Thread 1 (Thread 0xb6ff8ac0 (LWP 6057)):
#0  __GI___pthread_timedjoin_ex (threadid=3068478560, thread_return=0x0, abstime=<optimized out>, block=<optimized out>) at pthread_join_common.c:104
        pd = 0xb6e54460
        self = <optimized out>
        result = <optimized out>
#1  0x00010640 in main () at t.c:22
        thread = 3068478560
        thread_attr = {__size = '\000' <repeats 13 times>, "\020\000\000\000\000\000\000\000\000\000\b", '\000' <repeats 11 times>, __align = 0}


<mock-chroot> sh-4.4# rpm -q glibc gcc binutils
glibc-2.29-6.fc30.armv7hl
gcc-9.0.1-0.4.fc30.armv7hl
binutils-2.31.1-21.fc30.armv7hl

Comment 7 Igor Raits 2019-02-11 19:52:26 UTC
The same binary (compiled inside chroot) works fine on F29 system (glibc-2.28-26.fc29.armv7hl)
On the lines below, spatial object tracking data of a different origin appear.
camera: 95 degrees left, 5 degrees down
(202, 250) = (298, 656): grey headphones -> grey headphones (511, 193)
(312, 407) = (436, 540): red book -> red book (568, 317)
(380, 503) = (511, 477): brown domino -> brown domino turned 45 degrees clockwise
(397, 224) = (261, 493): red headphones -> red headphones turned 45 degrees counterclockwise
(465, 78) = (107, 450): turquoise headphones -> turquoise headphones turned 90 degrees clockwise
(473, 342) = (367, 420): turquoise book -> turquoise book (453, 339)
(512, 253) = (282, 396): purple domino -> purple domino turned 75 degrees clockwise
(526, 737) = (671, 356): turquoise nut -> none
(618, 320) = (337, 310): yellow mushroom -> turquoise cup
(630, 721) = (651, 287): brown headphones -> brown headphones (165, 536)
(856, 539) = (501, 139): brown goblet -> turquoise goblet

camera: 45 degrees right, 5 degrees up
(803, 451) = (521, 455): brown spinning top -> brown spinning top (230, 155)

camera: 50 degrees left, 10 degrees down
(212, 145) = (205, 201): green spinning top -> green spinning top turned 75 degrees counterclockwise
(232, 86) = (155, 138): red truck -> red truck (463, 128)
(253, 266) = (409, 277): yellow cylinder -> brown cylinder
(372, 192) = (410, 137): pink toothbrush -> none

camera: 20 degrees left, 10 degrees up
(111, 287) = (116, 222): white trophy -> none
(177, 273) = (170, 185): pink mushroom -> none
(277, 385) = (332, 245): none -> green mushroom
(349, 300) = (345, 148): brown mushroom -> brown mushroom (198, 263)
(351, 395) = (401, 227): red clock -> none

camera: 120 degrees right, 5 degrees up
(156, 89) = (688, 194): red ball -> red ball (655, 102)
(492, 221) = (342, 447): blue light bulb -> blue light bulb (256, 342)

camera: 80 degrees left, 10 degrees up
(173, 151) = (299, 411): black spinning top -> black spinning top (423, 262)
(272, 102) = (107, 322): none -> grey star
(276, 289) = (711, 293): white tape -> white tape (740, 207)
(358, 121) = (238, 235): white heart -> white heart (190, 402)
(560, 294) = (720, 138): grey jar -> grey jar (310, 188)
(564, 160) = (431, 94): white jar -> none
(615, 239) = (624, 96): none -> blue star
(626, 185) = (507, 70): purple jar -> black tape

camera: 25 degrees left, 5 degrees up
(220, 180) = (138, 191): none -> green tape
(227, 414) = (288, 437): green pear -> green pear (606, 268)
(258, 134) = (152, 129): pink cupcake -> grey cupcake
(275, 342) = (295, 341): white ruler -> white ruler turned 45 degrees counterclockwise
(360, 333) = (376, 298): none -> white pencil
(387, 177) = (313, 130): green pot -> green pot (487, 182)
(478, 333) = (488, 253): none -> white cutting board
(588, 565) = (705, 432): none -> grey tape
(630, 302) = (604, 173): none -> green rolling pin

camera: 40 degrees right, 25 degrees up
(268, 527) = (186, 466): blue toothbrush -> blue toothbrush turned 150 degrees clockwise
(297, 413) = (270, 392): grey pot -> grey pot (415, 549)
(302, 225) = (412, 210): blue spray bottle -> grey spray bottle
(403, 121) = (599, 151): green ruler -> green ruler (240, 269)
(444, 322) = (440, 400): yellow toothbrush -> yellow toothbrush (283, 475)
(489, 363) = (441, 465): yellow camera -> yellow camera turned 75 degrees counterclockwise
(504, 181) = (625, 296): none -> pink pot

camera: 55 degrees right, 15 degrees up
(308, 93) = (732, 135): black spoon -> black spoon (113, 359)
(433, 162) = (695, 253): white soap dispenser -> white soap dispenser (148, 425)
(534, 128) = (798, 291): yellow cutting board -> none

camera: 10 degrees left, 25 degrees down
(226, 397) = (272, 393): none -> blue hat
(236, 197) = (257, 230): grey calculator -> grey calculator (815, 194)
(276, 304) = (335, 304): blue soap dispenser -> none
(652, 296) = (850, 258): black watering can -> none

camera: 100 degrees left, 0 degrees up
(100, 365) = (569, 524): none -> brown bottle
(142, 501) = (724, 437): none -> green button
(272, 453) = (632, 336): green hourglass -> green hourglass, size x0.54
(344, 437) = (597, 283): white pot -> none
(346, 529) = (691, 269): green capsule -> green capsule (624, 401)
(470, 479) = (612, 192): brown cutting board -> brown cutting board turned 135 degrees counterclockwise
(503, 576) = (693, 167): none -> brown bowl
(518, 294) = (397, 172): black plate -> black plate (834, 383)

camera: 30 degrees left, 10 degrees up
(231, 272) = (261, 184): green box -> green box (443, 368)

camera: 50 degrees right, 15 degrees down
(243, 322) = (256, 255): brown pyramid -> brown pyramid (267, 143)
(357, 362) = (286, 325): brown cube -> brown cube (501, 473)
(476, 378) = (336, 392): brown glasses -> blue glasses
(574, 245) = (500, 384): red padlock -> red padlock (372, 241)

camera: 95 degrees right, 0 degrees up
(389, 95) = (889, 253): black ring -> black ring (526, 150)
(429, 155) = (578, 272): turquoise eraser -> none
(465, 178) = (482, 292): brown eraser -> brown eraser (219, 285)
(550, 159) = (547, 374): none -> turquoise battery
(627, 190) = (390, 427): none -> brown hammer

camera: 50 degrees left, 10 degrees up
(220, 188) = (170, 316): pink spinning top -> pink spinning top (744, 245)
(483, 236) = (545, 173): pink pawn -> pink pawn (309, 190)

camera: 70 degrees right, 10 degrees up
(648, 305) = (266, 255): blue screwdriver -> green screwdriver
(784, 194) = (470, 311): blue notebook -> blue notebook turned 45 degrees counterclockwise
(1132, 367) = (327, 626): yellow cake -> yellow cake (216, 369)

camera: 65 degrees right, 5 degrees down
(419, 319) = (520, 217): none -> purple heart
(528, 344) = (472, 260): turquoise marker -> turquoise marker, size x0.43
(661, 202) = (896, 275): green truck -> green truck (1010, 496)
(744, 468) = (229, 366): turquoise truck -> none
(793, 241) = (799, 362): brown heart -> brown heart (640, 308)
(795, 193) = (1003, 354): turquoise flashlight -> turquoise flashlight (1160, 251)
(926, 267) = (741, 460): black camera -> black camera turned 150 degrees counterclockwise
Comment 8 Igor Raits 2019-02-11 20:03:31 UTC
With a pthread_attr_setstacksize (&thread_attr, 41938960) or any number above, it makes program to segfault.

Comment 9 Florian Weimer 2019-02-11 20:34:27 UTC
(In reply to Igor Gnatenko from comment #8)
> With a pthread_attr_setstacksize (&thread_attr, 41938960) or any number
> above, it makes program to segfault.

This is the cut-off point where the stack (and the thread descriptor) is freed to stay within the thread stack cache limit:

      /* Free the TCB.  */
      __free_tcb (pd);
    }
  else
    pd->joinid = NULL;

  LIBC_PROBE (pthread_join_ret, 3, threadid, result, pd->result);

With the fix for bug 1196181, we need to load pd->result into a register on Arm, so we start dereferencing pd->result.  But this probe is buggy on all architectures.  It should use result, not pd->result.

Comment 10 Florian Weimer 2019-02-11 20:53:16 UTC
glibc-2.29-7.fc30 should have a fix for this once the build completes.

Comment 11 Igor Raits 2019-02-11 20:53:53 UTC
(In reply to Florian Weimer from comment #10)
> glibc-2.29-7.fc30 should have a fix for this once the build completes.

Thank you a lot!

Comment 12 Florian Weimer 2019-02-11 21:22:56 UTC
The patch is slightly buggy (the probe value isn't correct), but it will make the crash go away.

Comment 13 Florian Weimer 2019-02-19 07:48:22 UTC
Official upstream fix applied in glibc-2.29-8.fc30.